Beneath the bodies, a man held a printed sign with a skull and crossbones and the phrase ''Fallujah is the cemetery for Americans.''
APTN showed the charred remains of three slain men. Some were wearing flak jackets, said resident Safa Mohammedi.
One resident displayed what appeared to be dog tags taken from one body. Residents also said there were weapons in the targeted cars. APTN showed one American passport near a body and a U.S. Department of Defense identification card belonging to another man.
U.S. military officials in Washington said the situation was still confused but they did not think the victims were American soldiers and believed the SUVs were not American military vehicles.
Witnesses said the two vehicles were attacked with small arms fire and rocket propelled grenades.
Hours after the attack, the city was quiet. No U.S. troops or Iraqi police were seen in the area.
Fallujah is in the so-called Sunni Triangle, where support for Saddam Hussein was strong and rebels often carry out attacks against American forces.

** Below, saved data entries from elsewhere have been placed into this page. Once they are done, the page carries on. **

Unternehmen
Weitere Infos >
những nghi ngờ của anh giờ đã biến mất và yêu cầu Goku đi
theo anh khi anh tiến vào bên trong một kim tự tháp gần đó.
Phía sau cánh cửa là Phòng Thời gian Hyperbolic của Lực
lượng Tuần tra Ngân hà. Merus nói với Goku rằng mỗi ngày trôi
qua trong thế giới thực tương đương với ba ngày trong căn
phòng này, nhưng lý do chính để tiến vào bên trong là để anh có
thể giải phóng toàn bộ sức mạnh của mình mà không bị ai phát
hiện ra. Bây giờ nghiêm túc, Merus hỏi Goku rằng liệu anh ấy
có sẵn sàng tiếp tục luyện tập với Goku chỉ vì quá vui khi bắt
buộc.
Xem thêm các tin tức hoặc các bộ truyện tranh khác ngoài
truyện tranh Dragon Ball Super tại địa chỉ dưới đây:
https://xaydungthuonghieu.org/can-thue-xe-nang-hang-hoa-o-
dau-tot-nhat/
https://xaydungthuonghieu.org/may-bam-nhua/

In nearby Ramadi, insurgents threw a grenade at a government building and Iraqi security forces returned fire Wednesday, witnesses said. It was not clear if there were casualties.
Also in Ramadi, a roadside bomb exploded near a U.S. convoy, witnesses said. U.S. officials in Baghdad could not confirm the attack.

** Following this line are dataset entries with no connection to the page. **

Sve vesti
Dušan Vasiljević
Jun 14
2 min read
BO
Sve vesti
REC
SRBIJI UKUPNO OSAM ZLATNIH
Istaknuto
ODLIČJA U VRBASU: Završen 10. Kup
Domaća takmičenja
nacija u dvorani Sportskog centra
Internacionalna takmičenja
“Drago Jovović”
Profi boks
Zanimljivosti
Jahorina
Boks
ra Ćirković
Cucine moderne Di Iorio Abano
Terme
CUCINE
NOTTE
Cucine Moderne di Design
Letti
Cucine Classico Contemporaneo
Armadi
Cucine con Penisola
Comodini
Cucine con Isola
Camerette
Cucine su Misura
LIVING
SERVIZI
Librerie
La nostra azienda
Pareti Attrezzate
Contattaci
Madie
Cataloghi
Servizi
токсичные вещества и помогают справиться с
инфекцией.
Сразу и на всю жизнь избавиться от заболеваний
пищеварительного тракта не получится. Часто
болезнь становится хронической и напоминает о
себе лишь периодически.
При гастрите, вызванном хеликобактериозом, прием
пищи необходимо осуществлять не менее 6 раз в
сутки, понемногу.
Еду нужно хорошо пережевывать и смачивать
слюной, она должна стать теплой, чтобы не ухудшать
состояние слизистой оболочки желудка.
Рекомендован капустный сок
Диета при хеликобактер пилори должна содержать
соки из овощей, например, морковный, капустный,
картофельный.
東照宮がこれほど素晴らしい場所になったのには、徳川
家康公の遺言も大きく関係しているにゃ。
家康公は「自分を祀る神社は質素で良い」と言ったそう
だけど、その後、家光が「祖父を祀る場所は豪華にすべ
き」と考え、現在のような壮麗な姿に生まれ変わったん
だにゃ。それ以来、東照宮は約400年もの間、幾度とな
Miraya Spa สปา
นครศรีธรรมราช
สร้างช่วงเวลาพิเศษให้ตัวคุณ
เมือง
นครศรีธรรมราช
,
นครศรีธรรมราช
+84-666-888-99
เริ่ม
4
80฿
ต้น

On Tuesday in Ramadi, one U.S. soldier was killed and another wounded in a roadside bombing, said Brig. Gen. Mark Kimmitt.
Northeast of Baghdad, in the city of Baqouba on Wednesday, a suicide bomber blew up explosives in his car when he was near a convoy of government vehicles, wounding 14 Iraqis and killing himself, officials said.

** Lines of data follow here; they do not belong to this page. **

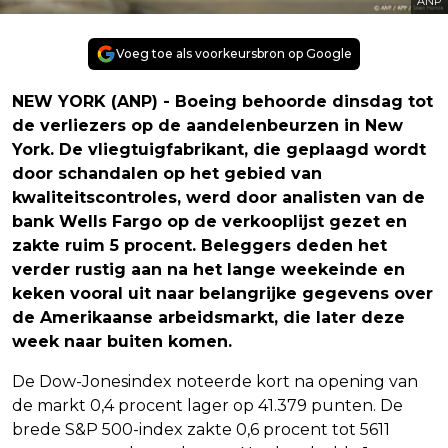
ANP
Voeg toe als voorkeursbron op Google
NEW YORK (ANP) - Boeing behoorde dinsdag tot
de verliezers op de aandelenbeurzen in New
York. De vliegtuigfabrikant, die geplaagd wordt
door schandalen op het gebied van
kwaliteitscontroles, werd door analisten van de
bank Wells Fargo op de verkooplijst gezet en
zakte ruim 5 procent. Beleggers deden het
verder rustig aan na het lange weekeinde en
keken vooral uit naar belangrijke gegevens over
de Amerikaanse arbeidsmarkt, die later deze
week naar buiten komen.
De Dow-Jonesindex noteerde kort na opening van
de markt 0,4 procent lager op 41.379 punten. De
brede S&P 500-index zakte 0,6 procent tot 5611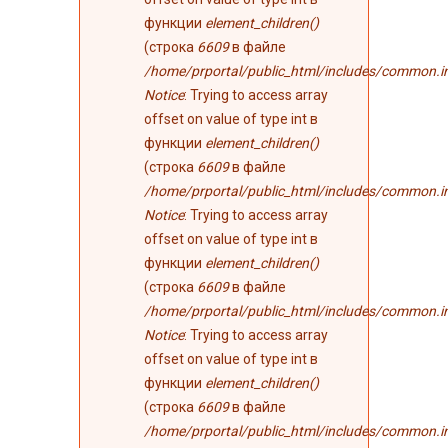
функции
element_children()
(строка
6609
в файле
/home/prportal/public_html/includes/common.i
Notice
: Trying to access array
offset on value of type int в
функции
element_children()
(строка
6609
в файле
/home/prportal/public_html/includes/common.i
Notice
: Trying to access array
offset on value of type int в
функции
element_children()
(строка
6609
в файле
/home/prportal/public_html/includes/common.i
Notice
: Trying to access array
offset on value of type int в
функции
element_children()
(строка
6609
в файле
/home/prportal/public_html/includes/common.i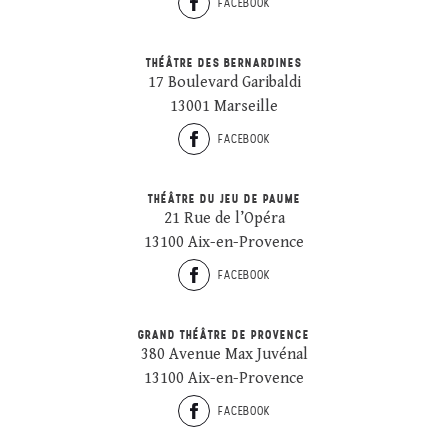
FACEBOOK
THÉÂTRE DES BERNARDINES
17 Boulevard Garibaldi
13001 Marseille
FACEBOOK
THÉÂTRE DU JEU DE PAUME
21 Rue de l’Opéra
13100 Aix-en-Provence
FACEBOOK
GRAND THÉÂTRE DE PROVENCE
380 Avenue Max Juvénal
13100 Aix-en-Provence
FACEBOOK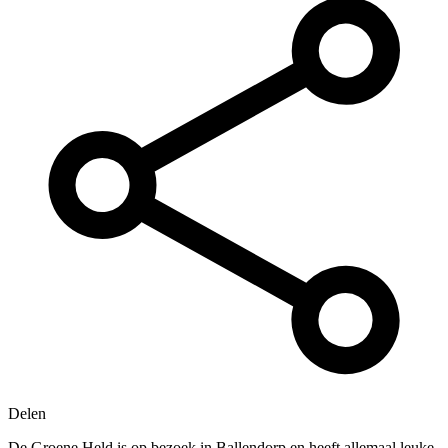
Delen
De Groene Held is op bezoek in Ballendorp en heeft allemaal leuke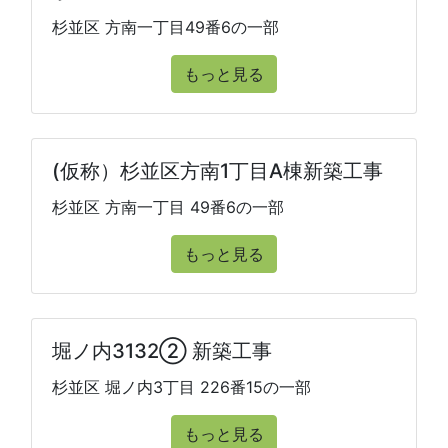
杉並区 方南一丁目49番6の一部
もっと見る
(仮称）杉並区方南1丁目A棟新築工事
杉並区 方南一丁目 49番6の一部
もっと見る
堀ノ内3132② 新築工事
杉並区 堀ノ内3丁目 226番15の一部
もっと見る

The attacked convoy is normally used to transport the Diala provincial governor, Abdullah al-Joubori, but he was elsewhere at the time, said police Col. Ali Hossein.
On Tuesday, a suicide bombing outside the house of a police chief in Hillah, about 60 miles south of Baghdad, killed the attacker and wounded seven others.
A bomb exploded late Tuesday in a movie theater that had closed for the night. Two bystanders were wounded by flying glass, said its owner, Ghani Mohammed.
The latest violence came two days after Carina Perelli, the head of a U.N. electoral team, said better security is vital if Iraq wants to hold elections by a Jan. 31 deadline. The polls are scheduled to follow a June 30 transfer of sovereignty to an Iraqi government.
Top U.S. administrator L. Paul Bremer said Tuesday he had appointed 21 anti-corruption inspectors general to government departments to try to prevent fraud. More will be named in coming days, he said.
The inspectors will work with two other newly formed, independent agencies. Together, they will ''form an integrated approach intended to combat corruption at every level of government across the country,'' Bremer said.